In our youngest son’s Science lesson last week, I was to read to him 3 pages of information on the hemispheres of the Earth as well as how the Earth tilts. Boring! Instead, we bought a pumpkin and headed over to Grandma and Grandpa’s house.  With his grandparents’ help, he mapped out, with ribbon, the Equator and Prime Meridian which then showed him the hemispheres. We even added in the continents to really show him that this really was the Earth. Then we got out a flashlight to be the sun and Grandpa held up the Earth at a tilt. My son got to be the “sun” and so we were able to discuss how the sun shines on different parts of the Earth differently depending on the tilt of the earth.

 

Lessen the Work

 

Sometimes, while I’m planning for the week, I get overly ambitious and think that we can accomplish so much more than reality.
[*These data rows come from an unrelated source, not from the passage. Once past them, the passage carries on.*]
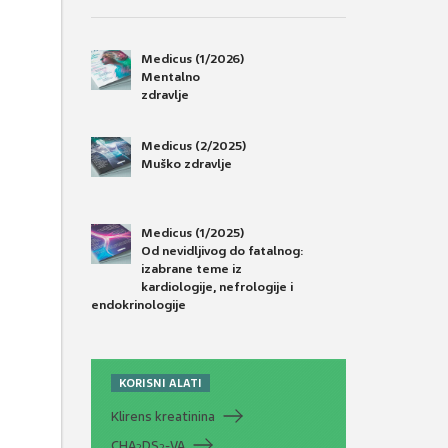
Medicus (1/2026)
Mentalno
zdravlje
Medicus (2/2025)
Muško zdravlje
Medicus (1/2025)
Od nevidljivog do fatalnog:
izabrane teme iz
kardiologije, nefrologije i
endokrinologije
KORISNI ALATI
Klirens kreatinina
CHA
DS
-VA
2
2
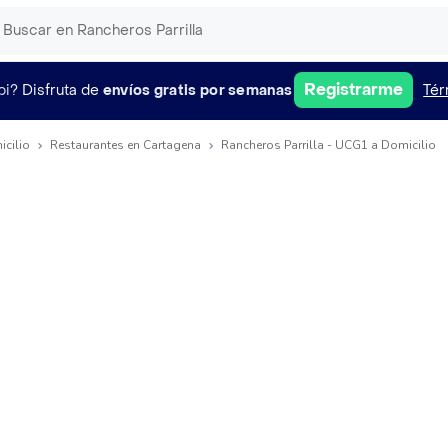
Registrarme
pi?
Disfruta de
envíos gratis por semanas
Tér
icilio
Restaurantes en Cartagena
Rancheros Parrilla - UCG1 a Domicilio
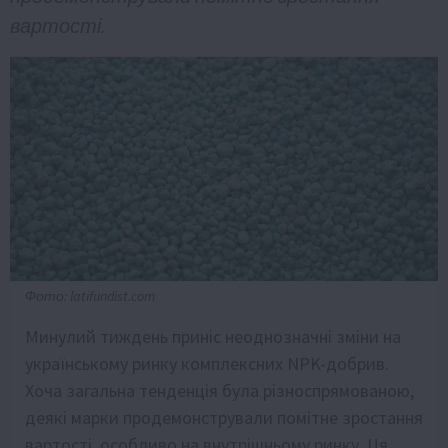
вартості.
Фото: latifundist.com
Минулий тиждень приніс неоднозначні зміни на
українському ринку комплексних NPK-добрив.
Хоча загальна тенденція була різноспрямованою,
деякі марки продемонстрували помітне зростання
вартості, особливо на внутрішньому ринку. Ця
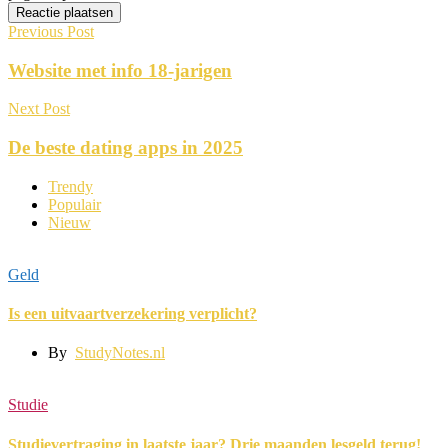
Previous Post
Website met info 18-jarigen
Next Post
De beste dating apps in 2025
Trendy
Populair
Nieuw
Geld
Is een uitvaartverzekering verplicht?
By
StudyNotes.nl
Studie
Studievertraging in laatste jaar? Drie maanden lesgeld terug!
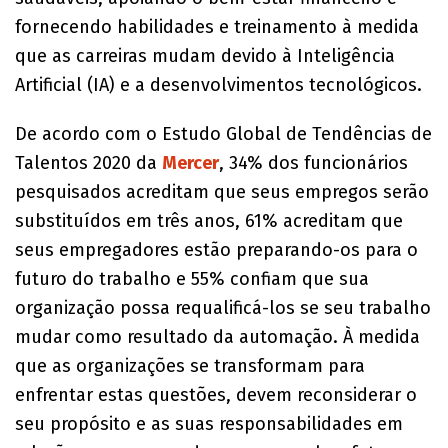
fornecendo habilidades e treinamento à medida
que as carreiras mudam devido à Inteligência
Artificial (IA) e a desenvolvimentos tecnológicos.
De acordo com o Estudo Global de Tendências de
Talentos 2020 da
Mercer
, 34% dos funcionários
pesquisados acreditam que seus empregos serão
substituídos em três anos, 61% acreditam que
seus empregadores estão preparando-os para o
futuro do trabalho e 55% confiam que sua
organização possa requalificá-los se seu trabalho
mudar como resultado da automação. À medida
que as organizações se transformam para
enfrentar estas questões, devem reconsiderar o
seu propósito e as suas responsabilidades em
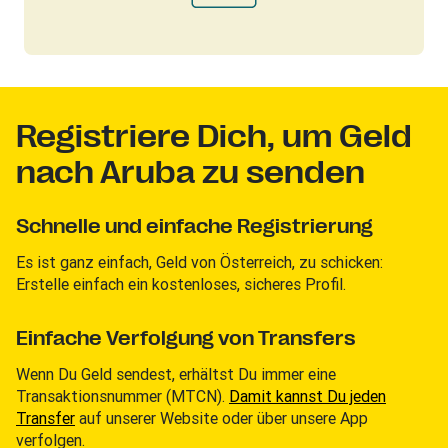
Registriere Dich, um Geld
nach Aruba zu senden
Schnelle und einfache Registrierung
Es ist ganz einfach, Geld von Österreich, zu schicken:
Erstelle einfach ein kostenloses, sicheres Profil.
Einfache Verfolgung von Transfers
Wenn Du Geld sendest, erhältst Du immer eine
Transaktionsnummer (MTCN).
Damit kannst Du jeden
Transfer
auf unserer Website oder über unsere App
verfolgen.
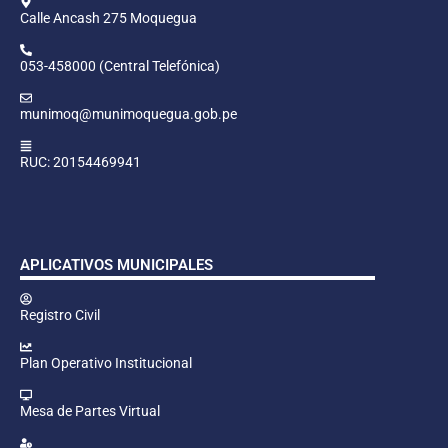
Calle Ancash 275 Moquegua
053-458000 (Central Telefónica)
munimoq@munimoquegua.gob.pe
RUC: 20154469941
APLICATIVOS MUNICIPALES
Registro Civil
Plan Operativo Institucional
Mesa de Partes Virtual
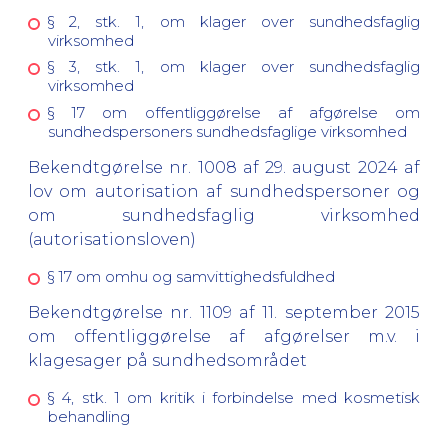
§ 2, stk. 1, om klager over sundhedsfaglig
virksomhed
§ 3, stk. 1, om klager over sundhedsfaglig
virksomhed
§ 17 om offentliggørelse af afgørelse om
sundhedspersoners sundhedsfaglige virksomhed
Bekendtgørelse nr. 1008 af 29. august 2024 af
lov om autorisation af sundhedspersoner og
om sundhedsfaglig virksomhed
(autorisationsloven)
§ 17 om omhu og samvittighedsfuldhed
Bekendtgørelse nr. 1109 af 11. september 2015
om offentliggørelse af afgørelser m.v. i
klagesager på sundhedsområdet
§ 4, stk. 1 om kritik i forbindelse med kosmetisk
behandling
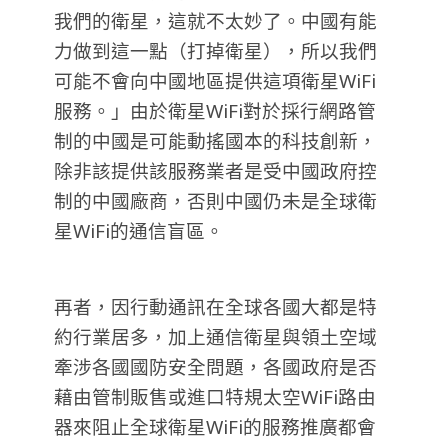
我們的衛星，這就不太妙了。中國有能
力做到這一點（打掉衛星），所以我們
可能不會向中國地區提供這項衛星WiFi
服務。」由於衛星WiFi對於採行網路管
制的中國是可能動搖國本的科技創新，
除非該提供該服務業者是受中國政府控
制的中國廠商，否則中國仍未是全球衛
星WiFi的通信盲區。
再者，因行動通訊在全球各國大都是特
約行業居多，加上通信衛星與領土空域
牽涉各國國防安全問題，各國政府是否
藉由管制販售或進口特規太空WiFi路由
器來阻止全球衛星WiFi的服務推廣都會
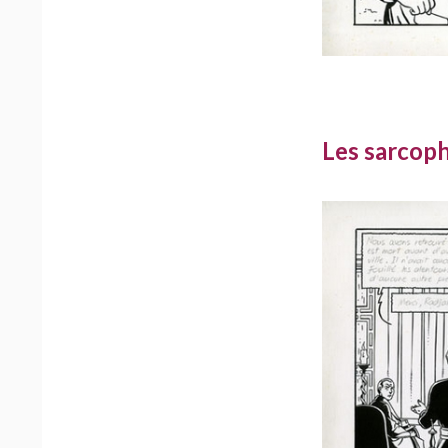
Les sarcop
That’s on me, not my children. As we are moving through the week, I keep an eye out for if the amount of work is too much or not. Sometimes, I think, the curriculum writers get overly ambition and just put too much work into each lesson. Why have your child complete 50 math problems if 25 will be enough. You’re the teacher and you can make the amount of work fit your child.

 

Take a Break

 

If you know that your child is able to accomplish the work, and the amount is right, have them take a break. Sometimes, just having a 5 minute breather, helps to put things in perspective and then they can get back to it after the break.

 

Get a Snack

 

I know I start running low on energy when I haven’t eaten in a while. Let your child go get a snack and then come back in a few minutes.

 

Watch a Video or Play a Game

 

Videos and games really put life into a dull curriculum. Adding in a video about what they just read about might just help bring the information to life. Games are another good way to just get your kids moving and getting their blood flowing. Some kids learn best through games.

 

Reassess the Curriculum

 

Curriculum companies try to make their material work for most children, not just for my child. All children learn differently. Sometimes your child is just not ready for that level of work. Hold on to it and use it when they’ve grown a little. Sometimes the work just isn’t right for your family. That’s okay.

 

Your goal in using curriculum is so that your child will learn. Curriculum is a tool to use and sometimes it’s the wrong tool. 

 

If something isn’t working with your curriculum, change it! Be flexible!